The Cuisine of the Sun

By Mireille Johnston

Published 1990

  • About

This highly seasoned super fish stew made of dried cod has a place of honor in Nice: one of the most renowned culinary clubs of the city has borrowed its name. The club meets once a month to chat and taste a new interpretation of estockaficada.

“Stockfish” means fish that is literally “as dry as a stick.” The name “stockfish” (hence the term estockaficada) was originally applied to the dried cod brought to Nice by Norwegian sailors (who sometimes caught the fish in New England!) in exchange for olive oil and fresh vegetables.

To buy a substitute for stockfish, try to find the hardest, driest cod available (Italian and Spanish groceries are the most likely to have it), or buy the Chinese tai tze in 8-ounce packages. Since it keeps forever, keep a good amount in your kitchen ready for use.

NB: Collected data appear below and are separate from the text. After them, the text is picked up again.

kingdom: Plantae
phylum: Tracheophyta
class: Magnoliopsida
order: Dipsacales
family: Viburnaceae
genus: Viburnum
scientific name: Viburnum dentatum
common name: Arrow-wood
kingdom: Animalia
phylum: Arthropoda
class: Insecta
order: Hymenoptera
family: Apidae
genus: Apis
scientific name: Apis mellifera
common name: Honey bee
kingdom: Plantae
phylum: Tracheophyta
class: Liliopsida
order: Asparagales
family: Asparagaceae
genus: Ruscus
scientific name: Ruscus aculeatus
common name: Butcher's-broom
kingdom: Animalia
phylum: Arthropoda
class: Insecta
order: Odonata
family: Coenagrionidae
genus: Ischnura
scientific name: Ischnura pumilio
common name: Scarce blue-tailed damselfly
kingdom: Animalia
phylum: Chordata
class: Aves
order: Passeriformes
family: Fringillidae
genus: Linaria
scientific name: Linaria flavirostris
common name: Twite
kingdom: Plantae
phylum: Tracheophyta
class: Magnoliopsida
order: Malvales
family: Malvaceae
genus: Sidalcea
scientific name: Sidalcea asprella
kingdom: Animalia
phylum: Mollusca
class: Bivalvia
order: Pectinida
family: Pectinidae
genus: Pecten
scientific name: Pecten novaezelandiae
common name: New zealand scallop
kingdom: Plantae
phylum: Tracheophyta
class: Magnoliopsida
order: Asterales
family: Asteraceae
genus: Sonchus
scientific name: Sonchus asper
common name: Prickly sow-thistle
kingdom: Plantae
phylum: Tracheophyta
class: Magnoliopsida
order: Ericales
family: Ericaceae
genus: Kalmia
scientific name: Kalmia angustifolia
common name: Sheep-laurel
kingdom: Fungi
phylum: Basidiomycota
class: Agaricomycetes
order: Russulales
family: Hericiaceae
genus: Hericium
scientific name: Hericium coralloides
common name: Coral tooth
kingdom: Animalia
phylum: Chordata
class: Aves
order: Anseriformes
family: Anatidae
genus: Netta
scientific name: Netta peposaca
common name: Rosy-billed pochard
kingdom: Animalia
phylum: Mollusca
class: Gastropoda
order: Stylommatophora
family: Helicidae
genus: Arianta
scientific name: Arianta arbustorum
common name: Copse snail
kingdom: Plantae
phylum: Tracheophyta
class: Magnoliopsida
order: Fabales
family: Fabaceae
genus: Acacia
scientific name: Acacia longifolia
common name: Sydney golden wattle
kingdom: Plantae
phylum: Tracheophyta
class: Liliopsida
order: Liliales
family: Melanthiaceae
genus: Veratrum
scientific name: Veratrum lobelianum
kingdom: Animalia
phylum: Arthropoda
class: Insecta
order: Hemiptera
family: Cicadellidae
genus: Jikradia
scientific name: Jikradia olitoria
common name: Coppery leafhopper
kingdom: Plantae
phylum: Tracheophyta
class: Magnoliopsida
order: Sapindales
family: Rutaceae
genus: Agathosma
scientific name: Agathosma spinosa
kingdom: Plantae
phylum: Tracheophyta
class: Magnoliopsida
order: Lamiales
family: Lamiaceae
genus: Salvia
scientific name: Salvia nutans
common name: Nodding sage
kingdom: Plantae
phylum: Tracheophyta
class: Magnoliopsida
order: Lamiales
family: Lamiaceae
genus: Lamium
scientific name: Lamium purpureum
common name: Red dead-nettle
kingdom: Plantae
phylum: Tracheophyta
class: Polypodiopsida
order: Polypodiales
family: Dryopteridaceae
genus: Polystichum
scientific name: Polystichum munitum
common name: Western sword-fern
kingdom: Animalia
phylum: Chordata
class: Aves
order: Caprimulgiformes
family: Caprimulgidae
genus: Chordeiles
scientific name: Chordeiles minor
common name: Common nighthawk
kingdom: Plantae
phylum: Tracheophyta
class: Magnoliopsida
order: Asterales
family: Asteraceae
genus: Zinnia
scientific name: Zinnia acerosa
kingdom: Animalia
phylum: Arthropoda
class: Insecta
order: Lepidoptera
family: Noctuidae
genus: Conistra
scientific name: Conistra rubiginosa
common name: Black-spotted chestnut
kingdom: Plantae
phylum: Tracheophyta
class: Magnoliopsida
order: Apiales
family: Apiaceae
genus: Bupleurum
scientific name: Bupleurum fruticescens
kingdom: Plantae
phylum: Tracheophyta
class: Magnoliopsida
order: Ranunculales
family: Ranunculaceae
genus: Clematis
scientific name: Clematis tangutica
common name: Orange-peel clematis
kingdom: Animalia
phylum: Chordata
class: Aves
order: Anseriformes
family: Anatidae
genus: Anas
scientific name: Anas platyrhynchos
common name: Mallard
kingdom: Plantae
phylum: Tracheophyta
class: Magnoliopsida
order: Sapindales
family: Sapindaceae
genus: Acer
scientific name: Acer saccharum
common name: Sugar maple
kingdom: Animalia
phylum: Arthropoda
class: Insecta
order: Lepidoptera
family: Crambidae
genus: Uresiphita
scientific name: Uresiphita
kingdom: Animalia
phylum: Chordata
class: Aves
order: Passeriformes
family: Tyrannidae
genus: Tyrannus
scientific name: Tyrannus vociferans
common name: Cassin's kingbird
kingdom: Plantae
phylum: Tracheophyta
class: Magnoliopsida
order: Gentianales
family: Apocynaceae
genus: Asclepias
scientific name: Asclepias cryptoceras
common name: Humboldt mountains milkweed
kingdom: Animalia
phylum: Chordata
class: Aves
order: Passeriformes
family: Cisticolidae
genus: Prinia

In Nice the advice is to let the stockfish sit in a running creek for two days. Depending on the dryness and saltiness of the cod you buy, the soaking time can vary from one to two days.

Estockaficada is much better reheated after the cooked fish has marinated for a few hours in its pungent sauce. It freezes successfully.


  • 2 pounds dried cod
  • ½ cup olive oil
  • 5 garlic cloves, minced
  • 5 large onions, minced
  • 3 bell peppers (green, yellow, or red) seeded and sliced into 1-inch strips
  • 8 tomatoes, fresh or canned, quartered
  • 2 bay leaves
  • 2 teaspoons thyme
  • 2 teaspoons savory
  • freshly ground black pepper
  • cups dry white wine
  • 8 potatoes, sliced ½ inch thick
  • ½ cup olives (unpitted black olives from Nice or pitted oil-cured black olives)
  • 4 tablespoons chopped parsley
  • olive oil in small cruets


If you use the very dry cod, let it soak in the sink in cold water or a large pot for two days and change the water four times. If you use the kind of cod most fishmarkets carry, one night of soaking is enough. In any case, always check with the shopkeeper on how long his particular cod needs to be soaked, and always taste before cooking it to see that it is tasty but not oversalty.

When the cod has been properly soaked, remove the tail, skin, and bones with your fingers. Shred the flesh with your fingers and let it marinate for a few hours in a dish covered with a layer of the olive oil (save the oil for using later in this recipe).

Heat 2 tablespoons of the olive oil (or more, if necessary) from the marinade in a Doufeu or heavy-bottomed pan. Add the cod and sauté it, turning it over once with tongs or a wooden spoon, for 5 minutes. Add 1 tablespoon of the olive oil, then the garlic, onions, peppers, tomatoes, bay leaves, thyme, savory, pepper, and wine. Simmer, covered, in the pan for 1½ hours. Add the potatoes and cook, uncovered, for 20 to 30 minutes more.

Just before serving, add the olives and parsley. Check the seasoning once more (it must be highly peppered). Place the cruets of olive oil around the dinner table so that each person can crush his or her potatoes in the sauce and add a dash of olive oil to the dish.